■ Task requirements ■
Print out the entries that follow exactly, missing none.
****************
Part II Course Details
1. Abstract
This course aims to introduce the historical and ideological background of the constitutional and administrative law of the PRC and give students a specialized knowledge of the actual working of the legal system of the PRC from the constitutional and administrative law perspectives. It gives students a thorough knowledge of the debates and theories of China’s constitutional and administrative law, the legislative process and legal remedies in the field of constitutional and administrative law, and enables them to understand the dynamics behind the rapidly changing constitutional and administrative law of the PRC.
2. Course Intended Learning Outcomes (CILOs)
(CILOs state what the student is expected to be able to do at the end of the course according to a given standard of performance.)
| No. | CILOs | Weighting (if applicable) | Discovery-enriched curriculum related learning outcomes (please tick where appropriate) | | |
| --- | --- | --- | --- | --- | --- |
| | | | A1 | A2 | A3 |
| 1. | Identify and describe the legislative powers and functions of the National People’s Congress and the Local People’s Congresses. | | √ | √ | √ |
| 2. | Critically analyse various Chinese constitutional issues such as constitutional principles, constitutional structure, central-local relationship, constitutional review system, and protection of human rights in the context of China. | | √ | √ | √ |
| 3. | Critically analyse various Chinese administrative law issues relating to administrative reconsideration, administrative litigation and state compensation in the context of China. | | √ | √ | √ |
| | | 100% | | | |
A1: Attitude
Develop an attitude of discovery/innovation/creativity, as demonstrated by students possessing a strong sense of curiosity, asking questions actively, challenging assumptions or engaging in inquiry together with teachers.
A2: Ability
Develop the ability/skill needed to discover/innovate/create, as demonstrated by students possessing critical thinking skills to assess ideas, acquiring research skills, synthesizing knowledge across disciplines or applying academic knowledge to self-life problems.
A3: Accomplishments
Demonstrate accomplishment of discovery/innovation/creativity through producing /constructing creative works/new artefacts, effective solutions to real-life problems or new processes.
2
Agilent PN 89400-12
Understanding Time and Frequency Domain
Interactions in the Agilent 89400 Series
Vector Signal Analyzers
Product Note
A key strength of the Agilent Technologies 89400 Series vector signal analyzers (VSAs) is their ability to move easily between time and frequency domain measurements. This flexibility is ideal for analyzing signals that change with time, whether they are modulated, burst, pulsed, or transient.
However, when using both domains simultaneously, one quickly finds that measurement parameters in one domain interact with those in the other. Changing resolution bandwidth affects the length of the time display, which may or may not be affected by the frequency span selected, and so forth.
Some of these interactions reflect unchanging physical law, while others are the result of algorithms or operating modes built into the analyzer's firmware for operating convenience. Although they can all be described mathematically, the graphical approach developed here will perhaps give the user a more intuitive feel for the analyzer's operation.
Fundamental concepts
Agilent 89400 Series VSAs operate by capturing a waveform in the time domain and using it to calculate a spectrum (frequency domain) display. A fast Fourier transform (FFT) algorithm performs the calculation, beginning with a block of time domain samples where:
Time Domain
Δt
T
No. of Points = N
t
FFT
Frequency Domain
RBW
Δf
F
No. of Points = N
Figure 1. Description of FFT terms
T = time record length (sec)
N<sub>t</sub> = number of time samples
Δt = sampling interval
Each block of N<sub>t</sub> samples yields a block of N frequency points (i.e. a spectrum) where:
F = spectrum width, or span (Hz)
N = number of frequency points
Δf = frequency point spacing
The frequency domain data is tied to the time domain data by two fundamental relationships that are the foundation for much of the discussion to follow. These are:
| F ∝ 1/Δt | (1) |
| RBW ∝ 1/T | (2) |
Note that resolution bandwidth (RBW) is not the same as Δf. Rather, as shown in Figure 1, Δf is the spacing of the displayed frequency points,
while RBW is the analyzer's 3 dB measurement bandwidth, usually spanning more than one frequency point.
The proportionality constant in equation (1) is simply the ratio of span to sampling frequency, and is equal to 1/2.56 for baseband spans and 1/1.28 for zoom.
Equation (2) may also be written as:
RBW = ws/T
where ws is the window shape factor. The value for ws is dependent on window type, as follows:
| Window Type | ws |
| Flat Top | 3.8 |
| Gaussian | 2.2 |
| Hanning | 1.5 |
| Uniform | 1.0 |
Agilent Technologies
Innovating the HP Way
****************
■ Exercise solution ■
Part II Course Details
1. Abstract
This course aims to introduce the historical and ideological background of the constitutional and administrative law of the PRC and give students a specialized knowledge of the actual working of the legal system of the PRC from the constitutional and administrative law perspectives. It gives students a thorough knowledge of the debates and theories of China’s constitutional and administrative law, the legislative process and legal remedies in the field of constitutional and administrative law, and enables them to understand the dynamics behind the rapidly changing constitutional and administrative law of the PRC.
2. Course Intended Learning Outcomes (CILOs)
(CILOs state what the student is expected to be able to do at the end of the course according to a given standard of performance.)
| No. | CILOs | Weighting (if applicable) | Discovery-enriched curriculum related learning outcomes (please tick where appropriate) | | |
| --- | --- | --- | --- | --- | --- |
| | | | A1 | A2 | A3 |
| 1. | Identify and describe the legislative powers and functions of the National People’s Congress and the Local People’s Congresses. | | √ | √ | √ |
| 2. | Critically analyse various Chinese constitutional issues such as constitutional principles, constitutional structure, central-local relationship, constitutional review system, and protection of human rights in the context of China. | | √ | √ | √ |
| 3. | Critically analyse various Chinese administrative law issues relating to administrative reconsideration, administrative litigation and state compensation in the context of China. | | √ | √ | √ |
| | | 100% | | | |
A1: Attitude
Develop an attitude of discovery/innovation/creativity, as demonstrated by students possessing a strong sense of curiosity, asking questions actively, challenging assumptions or engaging in inquiry together with teachers.
A2: Ability
Develop the ability/skill needed to discover/innovate/create, as demonstrated by students possessing critical thinking skills to assess ideas, acquiring research skills, synthesizing knowledge across disciplines or applying academic knowledge to self-life problems.
A3: Accomplishments
Demonstrate accomplishment of discovery/innovation/creativity through producing /constructing creative works/new artefacts, effective solutions to real-life problems or new processes.
2
Agilent PN 89400-12
Understanding Time and Frequency Domain
Interactions in the Agilent 89400 Series
Vector Signal Analyzers
Product Note
A key strength of the Agilent Technologies 89400 Series vector signal analyzers (VSAs) is their ability to move easily between time and frequency domain measurements. This flexibility is ideal for analyzing signals that change with time, whether they are modulated, burst, pulsed, or transient.
However, when using both domains simultaneously, one quickly finds that measurement parameters in one domain interact with those in the other. Changing resolution bandwidth affects the length of the time display, which may or may not be affected by the frequency span selected, and so forth.
Some of these interactions reflect unchanging physical law, while others are the result of algorithms or operating modes built into the analyzer's firmware for operating convenience. Although they can all be described mathematically, the graphical approach developed here will perhaps give the user a more intuitive feel for the analyzer's operation.
Fundamental concepts
Agilent 89400 Series VSAs operate by capturing a waveform in the time domain and using it to calculate a spectrum (frequency domain) display. A fast Fourier transform (FFT) algorithm performs the calculation, beginning with a block of time domain samples where:
Time Domain
Δt
T
No. of Points = N
t
FFT
Frequency Domain
RBW
Δf
F
No. of Points = N
Figure 1. Description of FFT terms
T = time record length (sec)
N<sub>t</sub> = number of time samples
Δt = sampling interval
Each block of N<sub>t</sub> samples yields a block of N frequency points (i.e. a spectrum) where:
F = spectrum width, or span (Hz)
N = number of frequency points
Δf = frequency point spacing
The frequency domain data is tied to the time domain data by two fundamental relationships that are the foundation for much of the discussion to follow. These are:
| F ∝ 1/Δt | (1) |
| RBW ∝ 1/T | (2) |
Note that resolution bandwidth (RBW) is not the same as Δf. Rather, as shown in Figure 1, Δf is the spacing of the displayed frequency points,
while RBW is the analyzer's 3 dB measurement bandwidth, usually spanning more than one frequency point.
The proportionality constant in equation (1) is simply the ratio of span to sampling frequency, and is equal to 1/2.56 for baseband spans and 1/1.28 for zoom.
Equation (2) may also be written as:
RBW = ws/T
where ws is the window shape factor. The value for ws is dependent on window type, as follows:
| Window Type | ws |
| Flat Top | 3.8 |
| Gaussian | 2.2 |
| Hanning | 1.5 |
| Uniform | 1.0 |
Agilent Technologies
Innovating the HP Way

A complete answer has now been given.